─── Text to read ───
We had our first taste of the Toronto game industry with our Pocket Gamer Connects Toronto event. How representative of the Toronto dev scene did you think it was?

I was glad to be a part of the first Pocket Gamer Connects event in Toronto, which had a great turnout of members from different studios and panelists who spoke on a variety of mobile game development topics.

It was heartening to see industry members from other studios in Toronto and learn more about the games they develop – especially with the indie developers, who presented some wonderful titles. It is evident that there is no shortage of industry talent across studios of all sizes in Toronto.

“It is evident that there is no shortage of industry talent across studios of all sizes in Toronto”
Geet Chopra

I expect to see an even bigger turnout of studios and indies at the next conference. I was particularly intrigued by the panels on emerging technologies, such as blockchain. While still in its infancy, it is exciting to see how video games could leverage these new technologies in the future and evolve gaming to unknown territory. I also learnt more about several other topics in game development that I am not exposed to during my regular work day, like crafting a healthy game economy or the business aspect of creating games.

Gameloft Toronto has been scaling up considerably in recent months, but currently maintains a modest number of titles. What can we expect from the firm in the near future?

We are always happy with the massive amount of support and appreciation we get from our players playing Disney Magic Kingdoms, which is why we will continue to improve that game and introduce new content from everyone's favourite Disney movies in the upcoming months.

Besides that, we have dedicated teams working hard to expand our roster of games at Toronto and we are constantly ideating on current and upcoming trends in mobile game development to find the next big title at Gameloft Toronto.

What advice would you offer to anyone looking to get into game design – and what element of your job do you think is frequently underappreciated or misunderstood?
─── Given entries ───
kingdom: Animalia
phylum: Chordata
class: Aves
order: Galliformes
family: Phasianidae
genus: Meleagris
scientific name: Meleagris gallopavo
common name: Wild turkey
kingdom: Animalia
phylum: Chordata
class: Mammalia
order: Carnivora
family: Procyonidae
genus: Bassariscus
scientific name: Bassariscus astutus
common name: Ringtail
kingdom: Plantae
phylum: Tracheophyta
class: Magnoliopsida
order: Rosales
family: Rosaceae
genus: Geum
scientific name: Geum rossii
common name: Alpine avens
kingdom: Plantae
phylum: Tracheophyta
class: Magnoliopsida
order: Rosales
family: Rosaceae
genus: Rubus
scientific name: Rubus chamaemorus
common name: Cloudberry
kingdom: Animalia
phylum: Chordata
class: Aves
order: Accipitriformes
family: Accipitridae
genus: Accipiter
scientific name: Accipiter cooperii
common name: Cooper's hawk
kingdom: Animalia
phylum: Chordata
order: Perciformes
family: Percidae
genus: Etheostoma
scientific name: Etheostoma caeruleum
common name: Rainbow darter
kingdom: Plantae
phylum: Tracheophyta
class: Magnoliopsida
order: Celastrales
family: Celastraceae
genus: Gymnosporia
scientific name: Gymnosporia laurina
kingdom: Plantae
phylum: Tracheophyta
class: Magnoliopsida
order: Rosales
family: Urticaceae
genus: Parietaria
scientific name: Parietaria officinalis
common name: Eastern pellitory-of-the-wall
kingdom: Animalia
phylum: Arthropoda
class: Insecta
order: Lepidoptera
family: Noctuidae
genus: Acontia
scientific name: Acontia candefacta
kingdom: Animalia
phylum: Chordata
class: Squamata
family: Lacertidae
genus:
───
» Your tasks
- 1) In the Toronto game industry interview, switch "event" to "conference" and write out the passage from "We had our first" to "think it was?".
- 2) From the Toronto game industry interview, list every topic the speaker says they were intrigued by or learned more about at the Pocket Gamer Connects Toronto event.

» Solution set
- 1)
We had our first taste of the Toronto game industry with our Pocket Gamer Connects Toronto conference. How representative of the Toronto dev scene did you think it was?

- 2)
- Emerging technologies, such as blockchain
- Crafting a healthy game economy
- The business aspect of creating games